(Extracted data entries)
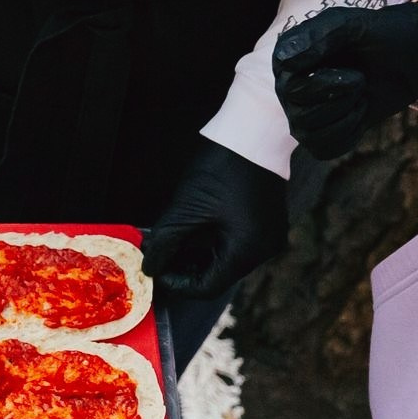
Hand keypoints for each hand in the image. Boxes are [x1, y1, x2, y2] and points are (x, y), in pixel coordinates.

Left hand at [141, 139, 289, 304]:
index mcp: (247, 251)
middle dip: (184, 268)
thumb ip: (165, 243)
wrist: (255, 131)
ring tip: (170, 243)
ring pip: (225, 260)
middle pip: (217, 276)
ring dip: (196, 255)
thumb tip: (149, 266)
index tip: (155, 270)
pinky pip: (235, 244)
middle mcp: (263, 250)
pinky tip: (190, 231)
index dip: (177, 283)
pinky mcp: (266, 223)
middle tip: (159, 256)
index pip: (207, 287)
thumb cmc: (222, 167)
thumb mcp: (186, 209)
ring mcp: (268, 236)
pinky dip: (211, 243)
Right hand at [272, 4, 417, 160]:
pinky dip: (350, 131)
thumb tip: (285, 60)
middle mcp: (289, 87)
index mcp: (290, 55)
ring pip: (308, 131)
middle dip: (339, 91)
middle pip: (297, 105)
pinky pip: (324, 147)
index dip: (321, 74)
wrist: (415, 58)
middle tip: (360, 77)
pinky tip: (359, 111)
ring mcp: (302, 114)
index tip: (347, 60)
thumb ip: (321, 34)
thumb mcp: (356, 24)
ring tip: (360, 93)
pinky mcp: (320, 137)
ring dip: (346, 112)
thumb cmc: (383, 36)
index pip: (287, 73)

==

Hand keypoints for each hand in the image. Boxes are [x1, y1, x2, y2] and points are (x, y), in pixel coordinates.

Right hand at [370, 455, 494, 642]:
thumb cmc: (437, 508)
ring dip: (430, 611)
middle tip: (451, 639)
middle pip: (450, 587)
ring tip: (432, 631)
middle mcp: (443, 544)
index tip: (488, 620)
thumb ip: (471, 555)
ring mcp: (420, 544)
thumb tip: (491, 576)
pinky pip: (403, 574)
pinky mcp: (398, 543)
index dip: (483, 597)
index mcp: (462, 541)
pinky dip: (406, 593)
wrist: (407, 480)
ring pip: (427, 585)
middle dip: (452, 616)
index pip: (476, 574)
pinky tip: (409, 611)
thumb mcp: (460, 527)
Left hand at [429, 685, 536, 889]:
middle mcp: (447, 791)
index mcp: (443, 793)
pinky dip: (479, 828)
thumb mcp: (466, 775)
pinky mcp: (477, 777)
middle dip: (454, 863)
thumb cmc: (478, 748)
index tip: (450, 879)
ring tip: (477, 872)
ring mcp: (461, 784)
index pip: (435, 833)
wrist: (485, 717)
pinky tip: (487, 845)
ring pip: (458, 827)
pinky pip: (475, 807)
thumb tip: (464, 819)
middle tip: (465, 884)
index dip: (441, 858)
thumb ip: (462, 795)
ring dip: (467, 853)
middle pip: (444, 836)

* **INSTRUCTIONS TO FOLLOW**: Repeat, exactly as they stand above, the lines from the line with "pinky dip: (479, 828)" to the line with "middle pip: (444, 836)", both lines included.

* **RESPONSE BOX**:
pinky dip: (479, 828)
thumb mcp: (466, 775)
pinky mcp: (477, 777)
middle dip: (454, 863)
thumb cmc: (478, 748)
index tip: (450, 879)
ring tip: (477, 872)
ring mcp: (461, 784)
index pip: (435, 833)
wrist: (485, 717)
pinky tip: (487, 845)
ring pip: (458, 827)
pinky pip: (475, 807)
thumb tip: (464, 819)
middle tip: (465, 884)
index dip: (441, 858)
thumb ip: (462, 795)
ring dip: (467, 853)
middle pip: (444, 836)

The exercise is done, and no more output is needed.